Jedlička reminded his audience that the Lycians broke with the principle of equal voices and instead weighted votes according to the size of their cities. The system was flawed — this type of inequality eroded unity and left the federation vulnerable — but its conceptual leap endured. As historians have noted, the Lycians’ greatest legacy was not a monument of stone, but an idea that outlived them. That idea resurfaced in 1787, when James Madison, speaking at the Constitutional Convention in Philadelphia, invoked Lycia as a model for proportional representation. The U.S. House of Representatives, with 435 seats apportioned by population, still reflects that principle today.
From this vantage, Jedlička situated Liberland’s own experiment. He noted that past systems failed because they were tied to size or wealth — measures that divide rather than unite. By contrast, Liberland’s governance model introduces a new basis for weighted votes: merit. In his words, “every citizen has a voice, and that voice grows stronger with contribution to the community — through service, innovation, and responsibility.” Where corporations once rewarded profit and Lycians favored power by scale, Liberland seeks to reward participation and civic contribution.

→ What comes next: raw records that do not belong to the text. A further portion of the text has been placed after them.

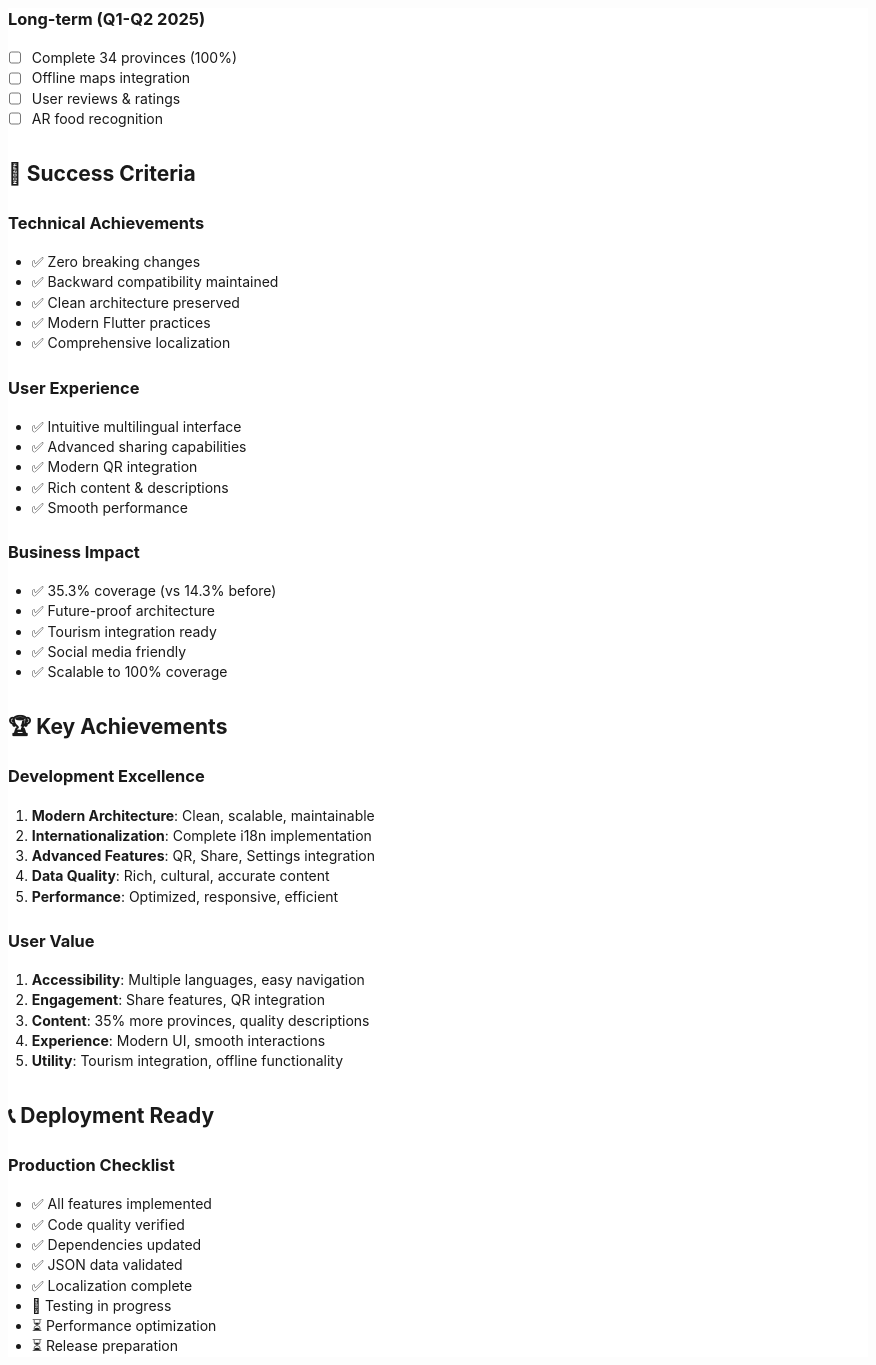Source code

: ### Long-term (Q1-Q2 2025)
- [ ] Complete 34 provinces (100%)
- [ ] Offline maps integration
- [ ] User reviews & ratings
- [ ] AR food recognition

## 🎯 Success Criteria

### Technical Achievements
- ✅ Zero breaking changes
- ✅ Backward compatibility maintained
- ✅ Clean architecture preserved
- ✅ Modern Flutter practices
- ✅ Comprehensive localization

### User Experience
- ✅ Intuitive multilingual interface
- ✅ Advanced sharing capabilities
- ✅ Modern QR integration
- ✅ Rich content & descriptions
- ✅ Smooth performance

### Business Impact
- ✅ 35.3% coverage (vs 14.3% before)
- ✅ Future-proof architecture
- ✅ Tourism integration ready
- ✅ Social media friendly
- ✅ Scalable to 100% coverage

## 🏆 Key Achievements

### Development Excellence
1. **Modern Architecture**: Clean, scalable, maintainable
2. **Internationalization**: Complete i18n implementation
3. **Advanced Features**: QR, Share, Settings integration
4. **Data Quality**: Rich, cultural, accurate content
5. **Performance**: Optimized, responsive, efficient

### User Value
1. **Accessibility**: Multiple languages, easy navigation
2. **Engagement**: Share features, QR integration
3. **Content**: 35% more provinces, quality descriptions
4. **Experience**: Modern UI, smooth interactions
5. **Utility**: Tourism integration, offline functionality

## 📞 Deployment Ready

### Production Checklist
- ✅ All features implemented
- ✅ Code quality verified
- ✅ Dependencies updated
- ✅ JSON data validated
- ✅ Localization complete
- 🔄 Testing in progress
- ⏳ Performance optimization
- ⏳ Release preparation
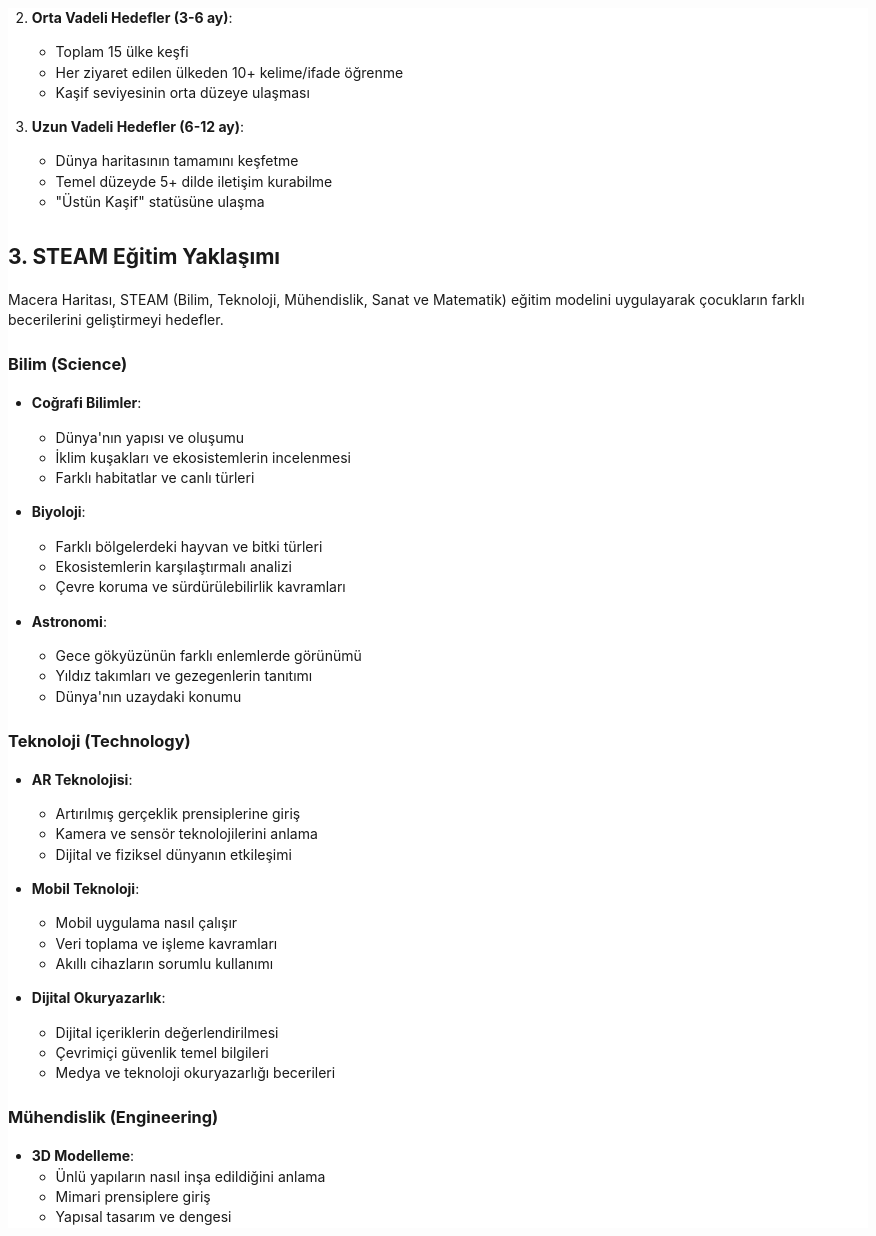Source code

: 2. **Orta Vadeli Hedefler (3-6 ay)**:
   - Toplam 15 ülke keşfi
   - Her ziyaret edilen ülkeden 10+ kelime/ifade öğrenme
   - Kaşif seviyesinin orta düzeye ulaşması

3. **Uzun Vadeli Hedefler (6-12 ay)**:
   - Dünya haritasının tamamını keşfetme
   - Temel düzeyde 5+ dilde iletişim kurabilme
   - "Üstün Kaşif" statüsüne ulaşma

## 3. STEAM Eğitim Yaklaşımı

Macera Haritası, STEAM (Bilim, Teknoloji, Mühendislik, Sanat ve Matematik) eğitim modelini uygulayarak çocukların farklı becerilerini geliştirmeyi hedefler.

### Bilim (Science)

- **Coğrafi Bilimler**:
  - Dünya'nın yapısı ve oluşumu
  - İklim kuşakları ve ekosistemlerin incelenmesi
  - Farklı habitatlar ve canlı türleri

- **Biyoloji**:
  - Farklı bölgelerdeki hayvan ve bitki türleri
  - Ekosistemlerin karşılaştırmalı analizi
  - Çevre koruma ve sürdürülebilirlik kavramları

- **Astronomi**:
  - Gece gökyüzünün farklı enlemlerde görünümü
  - Yıldız takımları ve gezegenlerin tanıtımı
  - Dünya'nın uzaydaki konumu

### Teknoloji (Technology)

- **AR Teknolojisi**:
  - Artırılmış gerçeklik prensiplerine giriş
  - Kamera ve sensör teknolojilerini anlama
  - Dijital ve fiziksel dünyanın etkileşimi

- **Mobil Teknoloji**:
  - Mobil uygulama nasıl çalışır
  - Veri toplama ve işleme kavramları
  - Akıllı cihazların sorumlu kullanımı

- **Dijital Okuryazarlık**:
  - Dijital içeriklerin değerlendirilmesi
  - Çevrimiçi güvenlik temel bilgileri
  - Medya ve teknoloji okuryazarlığı becerileri

### Mühendislik (Engineering)

- **3D Modelleme**:
  - Ünlü yapıların nasıl inşa edildiğini anlama
  - Mimari prensiplere giriş
  - Yapısal tasarım ve dengesi
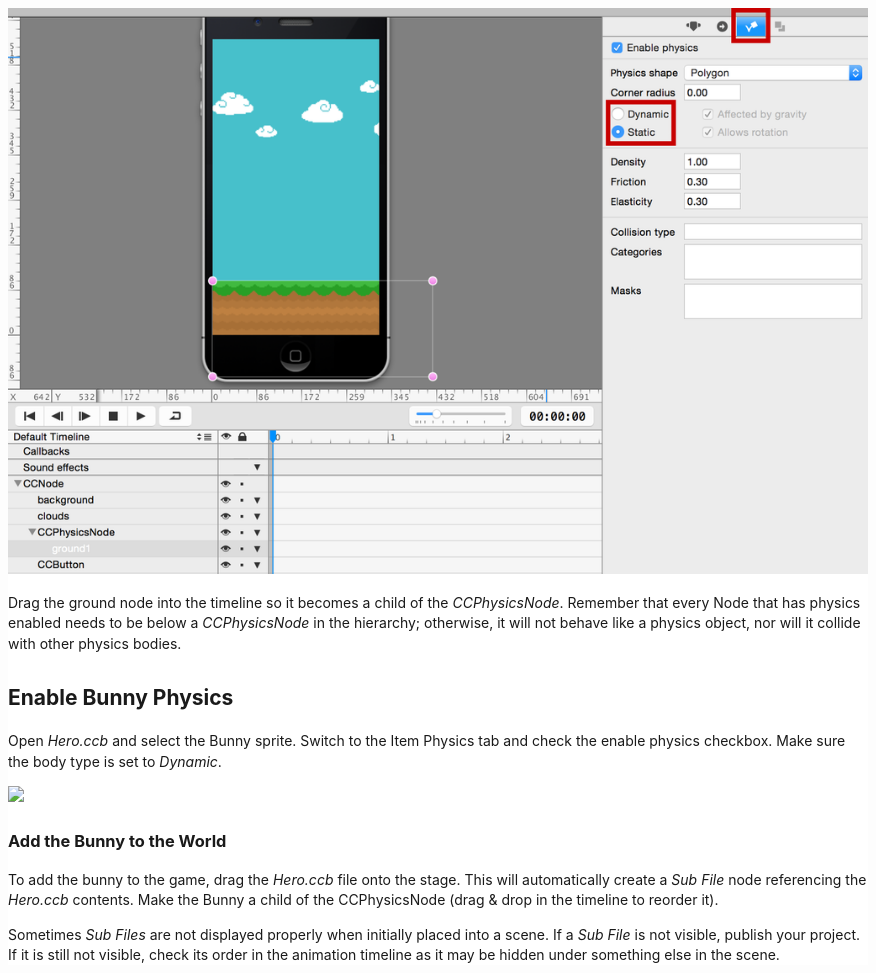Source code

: ![](./TutorialImages/SpriteBuilder_groundPhysics.png)

Drag the ground node into the timeline so it becomes a child of the *CCPhysicsNode*. Remember that every Node that has physics enabled needs to be below a *CCPhysicsNode* in the hierarchy; otherwise, it will not behave like a physics object, nor will it collide with other physics bodies.


## Enable Bunny Physics

Open *Hero.ccb* and select the Bunny sprite. Switch to the Item Physics tab and check the enable physics checkbox. Make sure the body type is set to *Dynamic*.

![](./TutorialImages/SpriteBuilder_bunnyPhysics.png)

### Add the Bunny to the World

To add the bunny to the game, drag the *Hero.ccb* file onto the stage. This will automatically create a *Sub File* node referencing the *Hero.ccb* contents. Make the Bunny a child of the CCPhysicsNode (drag & drop in the timeline to reorder it).

Sometimes *Sub Files* are not displayed properly when initially placed into a scene. If a *Sub File* is not visible, publish your project. If it is still not visible, check its order in the animation timeline as it may be hidden under something else in the scene.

For ZuKas, a gathering dedicated to the intersections of governance, culture, and history, the speech resonated as more than ceremonial. It underscored the continuity between ancient experiments in representation and contemporary efforts to reinvent governance for the digital age. By standing in Patara — where the Lycian League first convened — Jedlička drew a symbolic line through time: from the ruins of Lycia to Madison’s Philadelphia, and onward to Liberland on the Danube.
Closing his address, he emphasized that Liberland is not only learning from history but actively writing its next chapter: “We are not only heirs to history — we are builders of its next chapter. May the lessons of the past guide us, and may the spirit of Patara inspire Liberland to prove that freedom, merit, and responsibility can prevail.”
The ZuKas event thus became more than a conference: it was a stage where history, philosophy, and innovation met. In linking the oldest federal parliament to the newest microstate, Jedlička positioned Liberland as both a student of the past and an architect of the future.